> **SUPPLIED DATA**
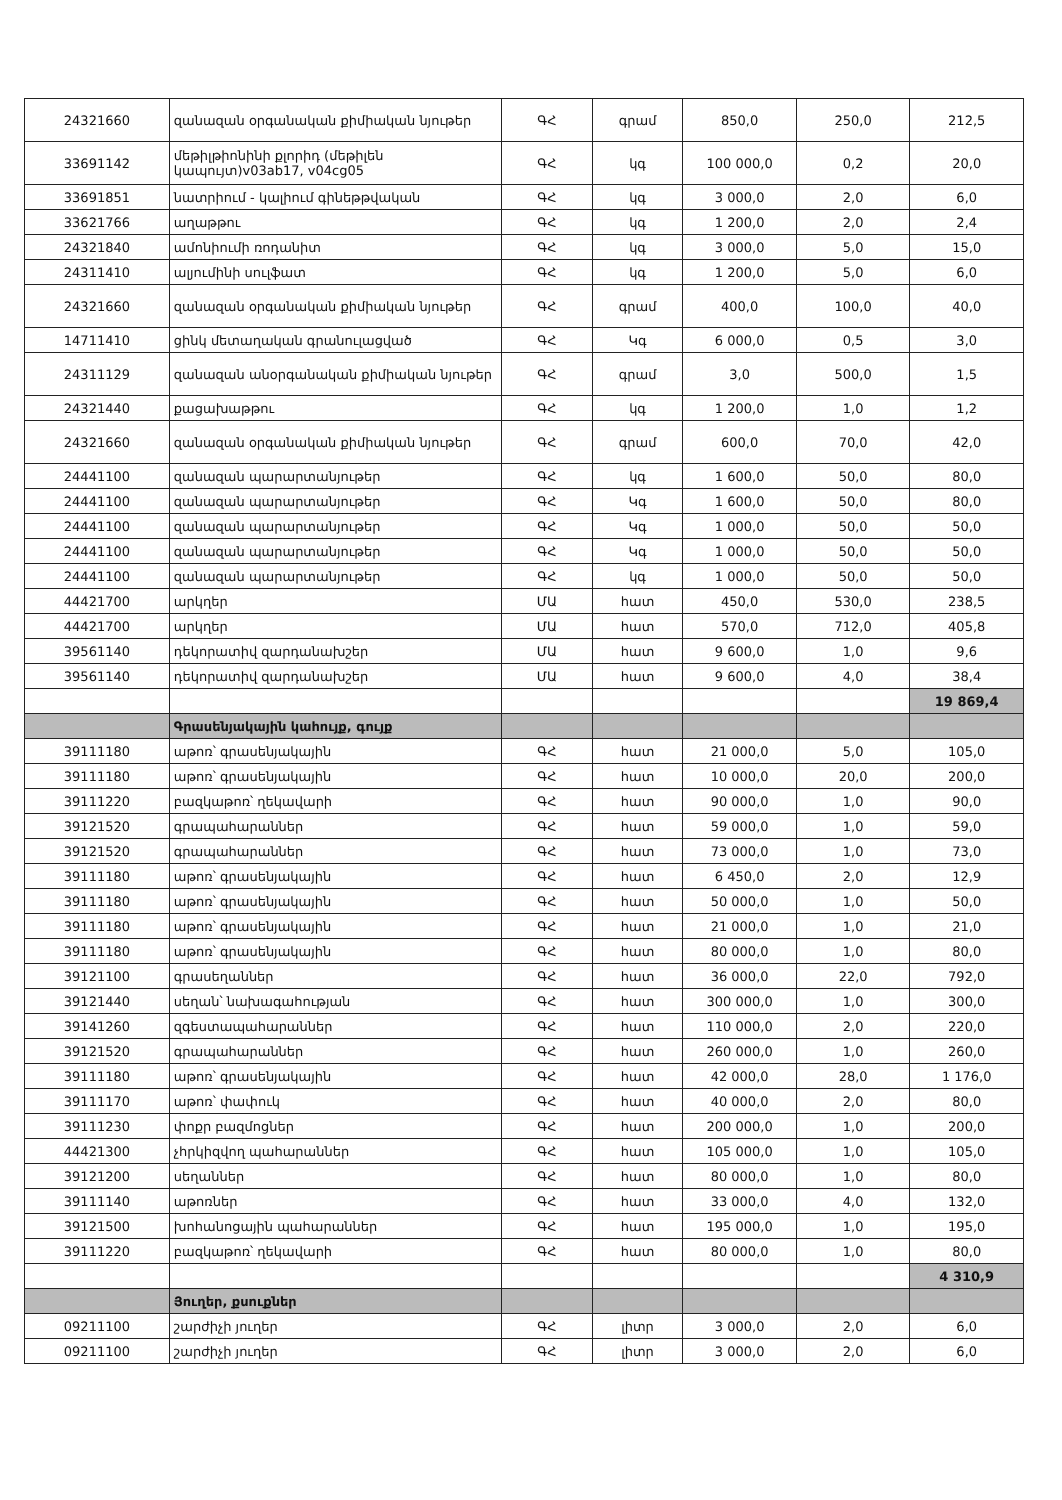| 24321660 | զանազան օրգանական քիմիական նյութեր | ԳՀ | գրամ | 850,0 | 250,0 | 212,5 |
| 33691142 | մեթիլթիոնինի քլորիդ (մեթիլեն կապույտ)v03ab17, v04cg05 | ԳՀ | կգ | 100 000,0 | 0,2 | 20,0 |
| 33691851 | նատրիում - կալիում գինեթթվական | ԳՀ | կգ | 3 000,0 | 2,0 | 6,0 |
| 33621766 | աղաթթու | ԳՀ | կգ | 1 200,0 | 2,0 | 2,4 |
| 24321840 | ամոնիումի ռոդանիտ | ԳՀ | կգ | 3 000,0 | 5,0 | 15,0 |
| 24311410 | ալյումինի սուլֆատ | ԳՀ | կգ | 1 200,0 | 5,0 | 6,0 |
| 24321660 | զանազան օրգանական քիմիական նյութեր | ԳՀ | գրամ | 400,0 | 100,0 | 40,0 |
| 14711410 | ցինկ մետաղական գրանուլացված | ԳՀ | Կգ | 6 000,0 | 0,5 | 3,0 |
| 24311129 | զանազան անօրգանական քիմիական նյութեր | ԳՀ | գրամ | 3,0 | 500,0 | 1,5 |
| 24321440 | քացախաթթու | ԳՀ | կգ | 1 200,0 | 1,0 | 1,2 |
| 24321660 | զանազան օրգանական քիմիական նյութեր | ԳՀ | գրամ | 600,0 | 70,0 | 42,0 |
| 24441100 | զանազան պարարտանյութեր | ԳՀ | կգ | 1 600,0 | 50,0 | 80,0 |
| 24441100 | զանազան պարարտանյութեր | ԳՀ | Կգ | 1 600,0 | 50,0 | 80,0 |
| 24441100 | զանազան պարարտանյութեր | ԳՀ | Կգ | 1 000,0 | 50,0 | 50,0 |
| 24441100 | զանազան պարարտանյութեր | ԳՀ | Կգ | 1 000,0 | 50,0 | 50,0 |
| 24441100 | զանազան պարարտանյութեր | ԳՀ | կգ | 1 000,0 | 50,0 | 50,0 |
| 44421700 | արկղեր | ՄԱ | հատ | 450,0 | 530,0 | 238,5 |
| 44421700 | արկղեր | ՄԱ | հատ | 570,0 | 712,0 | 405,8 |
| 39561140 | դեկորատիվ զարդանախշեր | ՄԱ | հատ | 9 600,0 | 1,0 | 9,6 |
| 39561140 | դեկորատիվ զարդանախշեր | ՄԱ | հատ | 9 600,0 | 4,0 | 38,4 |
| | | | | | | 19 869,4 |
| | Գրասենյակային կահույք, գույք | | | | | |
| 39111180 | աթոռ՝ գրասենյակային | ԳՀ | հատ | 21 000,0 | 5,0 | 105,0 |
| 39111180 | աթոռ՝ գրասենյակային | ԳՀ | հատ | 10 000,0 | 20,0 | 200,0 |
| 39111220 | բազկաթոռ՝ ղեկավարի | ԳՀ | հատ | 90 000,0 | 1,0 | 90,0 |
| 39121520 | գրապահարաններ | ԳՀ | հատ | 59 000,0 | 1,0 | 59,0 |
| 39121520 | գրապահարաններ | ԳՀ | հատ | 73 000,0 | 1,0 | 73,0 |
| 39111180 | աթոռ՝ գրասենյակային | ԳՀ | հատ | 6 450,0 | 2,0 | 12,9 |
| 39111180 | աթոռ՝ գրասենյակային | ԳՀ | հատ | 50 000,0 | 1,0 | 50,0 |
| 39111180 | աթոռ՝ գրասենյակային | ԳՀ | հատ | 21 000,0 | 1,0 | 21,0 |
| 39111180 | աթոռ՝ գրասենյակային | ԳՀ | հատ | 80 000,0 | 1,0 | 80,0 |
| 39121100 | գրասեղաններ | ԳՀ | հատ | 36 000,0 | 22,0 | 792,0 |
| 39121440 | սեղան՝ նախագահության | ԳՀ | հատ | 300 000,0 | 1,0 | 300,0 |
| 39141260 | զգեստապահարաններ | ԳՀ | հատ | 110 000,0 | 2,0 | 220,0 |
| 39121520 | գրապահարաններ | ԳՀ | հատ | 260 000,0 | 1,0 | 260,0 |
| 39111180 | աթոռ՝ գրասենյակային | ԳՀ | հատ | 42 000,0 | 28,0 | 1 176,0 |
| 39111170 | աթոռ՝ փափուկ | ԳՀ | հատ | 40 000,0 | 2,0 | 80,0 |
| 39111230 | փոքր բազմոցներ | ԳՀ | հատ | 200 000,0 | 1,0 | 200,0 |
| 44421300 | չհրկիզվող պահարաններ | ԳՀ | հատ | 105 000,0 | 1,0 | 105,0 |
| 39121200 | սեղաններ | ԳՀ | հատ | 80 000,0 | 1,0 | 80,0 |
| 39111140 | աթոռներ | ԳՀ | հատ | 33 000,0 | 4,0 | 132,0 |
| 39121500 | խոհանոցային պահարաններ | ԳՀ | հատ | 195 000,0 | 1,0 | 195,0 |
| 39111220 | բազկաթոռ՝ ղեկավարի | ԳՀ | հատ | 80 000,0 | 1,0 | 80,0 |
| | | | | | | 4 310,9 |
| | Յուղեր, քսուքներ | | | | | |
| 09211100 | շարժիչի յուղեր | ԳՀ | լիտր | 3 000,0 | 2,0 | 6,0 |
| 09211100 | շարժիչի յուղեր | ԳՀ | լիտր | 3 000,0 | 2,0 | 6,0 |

...

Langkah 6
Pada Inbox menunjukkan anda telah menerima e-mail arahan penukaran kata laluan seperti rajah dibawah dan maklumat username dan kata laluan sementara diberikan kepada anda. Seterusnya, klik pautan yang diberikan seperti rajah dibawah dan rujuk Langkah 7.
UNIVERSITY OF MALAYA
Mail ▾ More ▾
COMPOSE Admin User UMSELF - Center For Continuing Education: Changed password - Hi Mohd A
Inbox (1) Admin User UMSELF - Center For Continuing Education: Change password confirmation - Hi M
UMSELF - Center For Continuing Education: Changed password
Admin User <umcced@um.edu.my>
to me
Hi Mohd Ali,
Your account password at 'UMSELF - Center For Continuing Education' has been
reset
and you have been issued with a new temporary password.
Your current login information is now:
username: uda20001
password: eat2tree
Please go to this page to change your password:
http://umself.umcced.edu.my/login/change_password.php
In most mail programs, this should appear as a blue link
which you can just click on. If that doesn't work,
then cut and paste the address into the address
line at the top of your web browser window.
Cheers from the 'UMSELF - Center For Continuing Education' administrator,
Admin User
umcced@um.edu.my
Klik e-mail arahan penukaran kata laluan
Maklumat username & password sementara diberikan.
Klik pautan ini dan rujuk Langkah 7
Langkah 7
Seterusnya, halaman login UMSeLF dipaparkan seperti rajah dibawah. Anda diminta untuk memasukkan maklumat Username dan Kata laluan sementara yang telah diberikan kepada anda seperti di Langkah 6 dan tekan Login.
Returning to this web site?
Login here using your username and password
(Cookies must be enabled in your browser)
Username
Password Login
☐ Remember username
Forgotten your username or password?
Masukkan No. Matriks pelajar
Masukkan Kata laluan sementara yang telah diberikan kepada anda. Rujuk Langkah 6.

--

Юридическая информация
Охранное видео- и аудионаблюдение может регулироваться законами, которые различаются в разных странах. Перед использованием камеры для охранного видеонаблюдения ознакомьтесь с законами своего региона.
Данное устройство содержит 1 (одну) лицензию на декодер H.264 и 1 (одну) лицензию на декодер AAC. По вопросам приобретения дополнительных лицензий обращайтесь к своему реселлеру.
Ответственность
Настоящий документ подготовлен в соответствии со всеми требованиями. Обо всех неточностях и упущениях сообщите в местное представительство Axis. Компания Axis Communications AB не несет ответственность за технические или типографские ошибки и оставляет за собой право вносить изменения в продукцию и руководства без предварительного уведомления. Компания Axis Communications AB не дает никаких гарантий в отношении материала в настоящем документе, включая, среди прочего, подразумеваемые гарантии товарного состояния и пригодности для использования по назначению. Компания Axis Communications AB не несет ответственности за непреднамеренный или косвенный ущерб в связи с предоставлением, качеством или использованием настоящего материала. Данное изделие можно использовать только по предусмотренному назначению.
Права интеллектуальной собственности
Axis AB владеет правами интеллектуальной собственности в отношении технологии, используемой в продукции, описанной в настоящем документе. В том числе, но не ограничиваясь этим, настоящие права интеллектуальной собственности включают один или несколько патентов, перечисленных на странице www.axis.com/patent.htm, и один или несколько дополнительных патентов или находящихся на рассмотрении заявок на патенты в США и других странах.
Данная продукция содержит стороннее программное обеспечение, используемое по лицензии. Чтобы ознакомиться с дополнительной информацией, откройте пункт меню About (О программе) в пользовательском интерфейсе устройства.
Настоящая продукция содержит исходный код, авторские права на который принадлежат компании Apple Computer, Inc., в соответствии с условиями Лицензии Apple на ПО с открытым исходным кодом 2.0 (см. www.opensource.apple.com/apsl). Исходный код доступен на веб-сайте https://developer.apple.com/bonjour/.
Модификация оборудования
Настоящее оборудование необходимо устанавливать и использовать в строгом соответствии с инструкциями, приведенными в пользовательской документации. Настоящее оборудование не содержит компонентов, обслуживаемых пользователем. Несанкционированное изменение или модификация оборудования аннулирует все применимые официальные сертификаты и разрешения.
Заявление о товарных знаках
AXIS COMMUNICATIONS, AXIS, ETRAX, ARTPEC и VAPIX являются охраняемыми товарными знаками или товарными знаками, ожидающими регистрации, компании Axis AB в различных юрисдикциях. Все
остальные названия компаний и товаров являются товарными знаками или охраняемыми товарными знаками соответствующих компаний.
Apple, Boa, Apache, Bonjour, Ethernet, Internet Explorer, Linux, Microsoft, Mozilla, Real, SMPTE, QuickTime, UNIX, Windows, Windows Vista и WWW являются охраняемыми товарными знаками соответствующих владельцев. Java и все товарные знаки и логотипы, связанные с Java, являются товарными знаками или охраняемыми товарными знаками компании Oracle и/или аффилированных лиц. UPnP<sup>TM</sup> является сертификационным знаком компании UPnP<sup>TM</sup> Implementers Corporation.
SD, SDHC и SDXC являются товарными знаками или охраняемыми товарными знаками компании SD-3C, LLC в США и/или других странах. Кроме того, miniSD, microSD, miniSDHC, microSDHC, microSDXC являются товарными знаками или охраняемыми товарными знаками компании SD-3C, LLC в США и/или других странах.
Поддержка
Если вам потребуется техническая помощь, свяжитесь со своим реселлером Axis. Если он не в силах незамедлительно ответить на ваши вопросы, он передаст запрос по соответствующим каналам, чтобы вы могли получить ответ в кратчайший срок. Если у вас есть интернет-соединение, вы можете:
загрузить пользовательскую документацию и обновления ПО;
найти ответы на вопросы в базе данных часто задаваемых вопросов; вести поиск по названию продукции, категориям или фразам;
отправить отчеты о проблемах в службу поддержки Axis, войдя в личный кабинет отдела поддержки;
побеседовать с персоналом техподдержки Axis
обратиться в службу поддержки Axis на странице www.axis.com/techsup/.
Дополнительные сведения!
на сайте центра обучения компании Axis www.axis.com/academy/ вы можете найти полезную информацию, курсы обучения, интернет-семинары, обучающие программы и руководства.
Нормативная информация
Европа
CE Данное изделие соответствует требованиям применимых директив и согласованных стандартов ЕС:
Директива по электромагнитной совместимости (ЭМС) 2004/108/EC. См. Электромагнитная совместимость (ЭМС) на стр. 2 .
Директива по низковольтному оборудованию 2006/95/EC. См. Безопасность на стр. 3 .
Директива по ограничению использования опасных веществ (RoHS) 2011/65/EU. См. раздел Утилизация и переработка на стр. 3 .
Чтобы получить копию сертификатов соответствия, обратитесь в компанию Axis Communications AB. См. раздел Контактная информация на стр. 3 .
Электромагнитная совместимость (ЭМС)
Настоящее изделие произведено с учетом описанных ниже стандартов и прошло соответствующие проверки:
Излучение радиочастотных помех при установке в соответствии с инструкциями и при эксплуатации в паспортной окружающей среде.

> **AIM OF THE EXERCISE**
Using the data above, repeat exactly the lines that begin at the line with "Apple, Boa, Apache, Bonjour, Ethernet, Internet" and end at the line with "Настоящее изделие произведено", both ends included.

> **OUTPUT FOR THIS TASK**
Apple, Boa, Apache, Bonjour, Ethernet, Internet Explorer, Linux, Microsoft, Mozilla, Real, SMPTE, QuickTime, UNIX, Windows, Windows Vista и WWW являются охраняемыми товарными знаками соответствующих владельцев. Java и все товарные знаки и логотипы, связанные с Java, являются товарными знаками или охраняемыми товарными знаками компании Oracle и/или аффилированных лиц. UPnP<sup>TM</sup> является сертификационным знаком компании UPnP<sup>TM</sup> Implementers Corporation.
SD, SDHC и SDXC являются товарными знаками или охраняемыми товарными знаками компании SD-3C, LLC в США и/или других странах. Кроме того, miniSD, microSD, miniSDHC, microSDHC, microSDXC являются товарными знаками или охраняемыми товарными знаками компании SD-3C, LLC в США и/или других странах.
Поддержка
Если вам потребуется техническая помощь, свяжитесь со своим реселлером Axis. Если он не в силах незамедлительно ответить на ваши вопросы, он передаст запрос по соответствующим каналам, чтобы вы могли получить ответ в кратчайший срок. Если у вас есть интернет-соединение, вы можете:
загрузить пользовательскую документацию и обновления ПО;
найти ответы на вопросы в базе данных часто задаваемых вопросов; вести поиск по названию продукции, категориям или фразам;
отправить отчеты о проблемах в службу поддержки Axis, войдя в личный кабинет отдела поддержки;
побеседовать с персоналом техподдержки Axis
обратиться в службу поддержки Axis на странице www.axis.com/techsup/.
Дополнительные сведения!
на сайте центра обучения компании Axis www.axis.com/academy/ вы можете найти полезную информацию, курсы обучения, интернет-семинары, обучающие программы и руководства.
Нормативная информация
Европа
CE Данное изделие соответствует требованиям применимых директив и согласованных стандартов ЕС:
Директива по электромагнитной совместимости (ЭМС) 2004/108/EC. См. Электромагнитная совместимость (ЭМС) на стр. 2 .
Директива по низковольтному оборудованию 2006/95/EC. См. Безопасность на стр. 3 .
Директива по ограничению использования опасных веществ (RoHS) 2011/65/EU. См. раздел Утилизация и переработка на стр. 3 .
Чтобы получить копию сертификатов соответствия, обратитесь в компанию Axis Communications AB. См. раздел Контактная информация на стр. 3 .
Электромагнитная совместимость (ЭМС)
Настоящее изделие произведено с учетом описанных ниже стандартов и прошло соответствующие проверки:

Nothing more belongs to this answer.